Ио поймал себя на мысли, что впервые видит доктора растерянным. Как будто за его ответом Гогенхайму крылось что- то большее, чем Ио сам в нем увидел.
– Да, - с внутренним злорадством ответил Ио, - Петроний сказал мне, что перед самым началом осады, когда все уже было ясно, Вам предлагали место в одном известном университете. Там - по ту сторону стен. Но Вы остались в Городе.
– И это все, что он Вам сказал?
– Да, все.
– О Вас самом ничего?
– Да, ничего.
Доктор помолчал, разглядывая Ио пристально и холодно, как заспиртованныйм орган в стеклянной банке. Наконец, доктор кивнул, успокоившись.
– Хорошо, господин Ио, жду Вас в понедельник.
Гогенхайм шагнул к двери.
– А, кстати, почему Вы не уехали преподавать в университет? Это же хорошее предложение.
Доктор обернулся.
– Хорошее. Но я не мог оставить лечебницу.
'Однако, - изумился Ио, - А наш доктор не лишен высокого благородства'.
– Здесь у меня хороший шанс, - между тем, продолжал Гогенхайм, - наконец, сделать себе имя в медицинском мире, соответствующее моему реальному уровню. Знаете, как различаются у врача возможности продвинуться в мирное время и на войне?
– заговорил Гогенхайм, все больше воодушевляясь, - При мире у врачей идет конкуренция за пациентов, а на войне их всегда не хватает. И талантливый человек имеет перепрыгнуть через всю эту закостенелую иерархию. А какой богатейший материал для исследований дают война и осада!
– Доктор, смерть Петрония как- то связана со мной?
– внезапно спросил Ио.
Доктор моргнул. Сделал шаг к двери.
– Нет, - сделал паузу, - Не знаю. Нет, не связана!
Обернулся. Ио почти испугался выражения его лица.

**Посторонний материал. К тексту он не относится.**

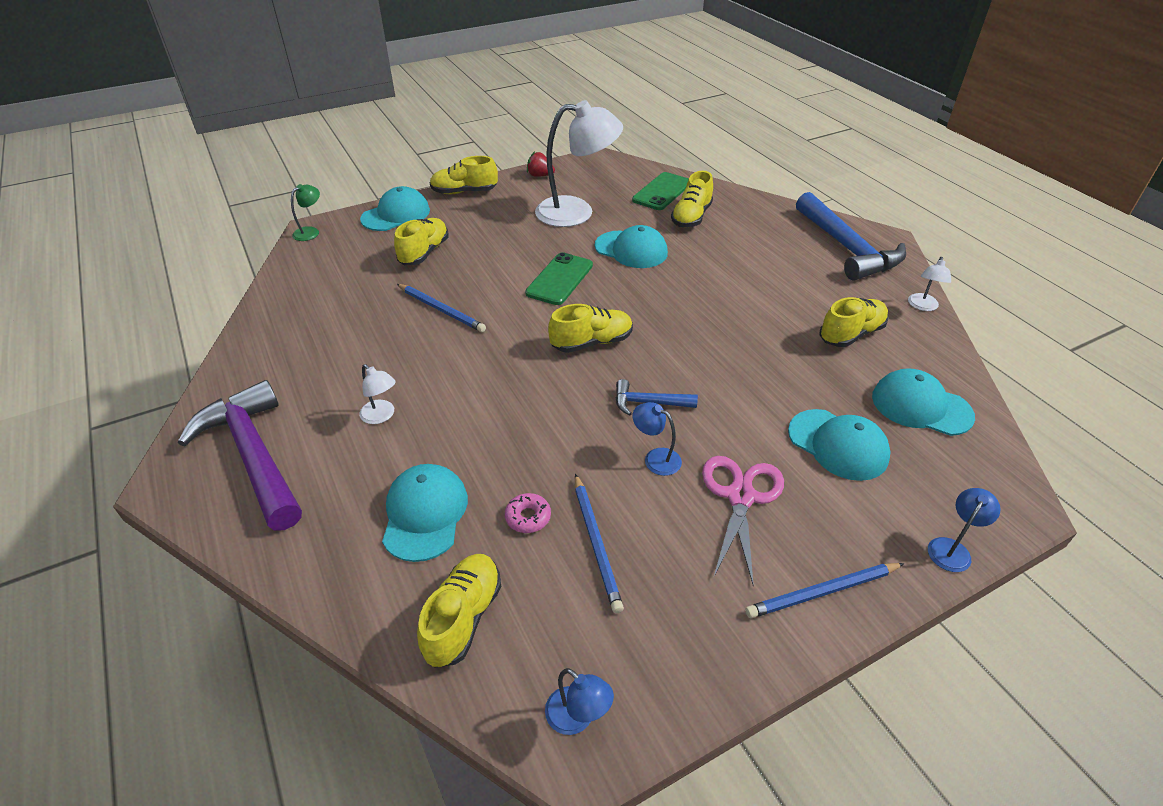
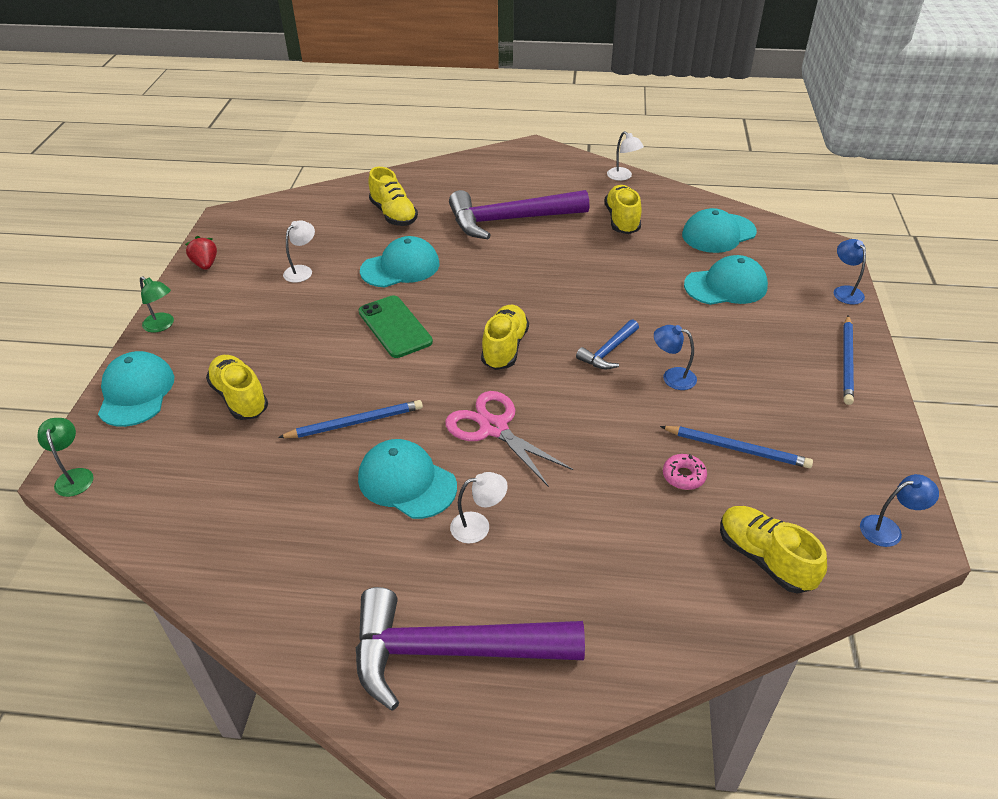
camera: 55 degrees left, 0 degrees up
turquoise cap [382,464,468,562] -> turquoise cap moved to [358,439,457,519]
yellow shoe [430,156,498,194] -> green lamp [140,276,174,333]
red strawberry [527,151,555,177] -> red strawberry turned 105 degrees clockwise [185,236,217,270]
white lamp [535,100,623,227] -> white lamp [283,220,315,283], size x0.43
green phone [632,172,689,210] -> none
blue lamp [632,402,682,476] -> blue lamp turned 45 degrees clockwise [654,325,697,390]
pink scissors [702,456,784,586] -> pink scissors moved to [445,391,573,487]
blue hammer [796,192,906,281] -> none
none -> purple hammer [449,190,589,239]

– Просто есть люди, которые не умеют жить в Городе во время осады, - медленно и четко проговорил Гогенхайм, - В мирное время могут сойти за умных, сильных, жизнеспособных. А в осаде теряются. Не понимают ее жестких требований, ограничений. И пытаются жить, как раньше. Просто игнорируют реальность. А реальность за это мстит.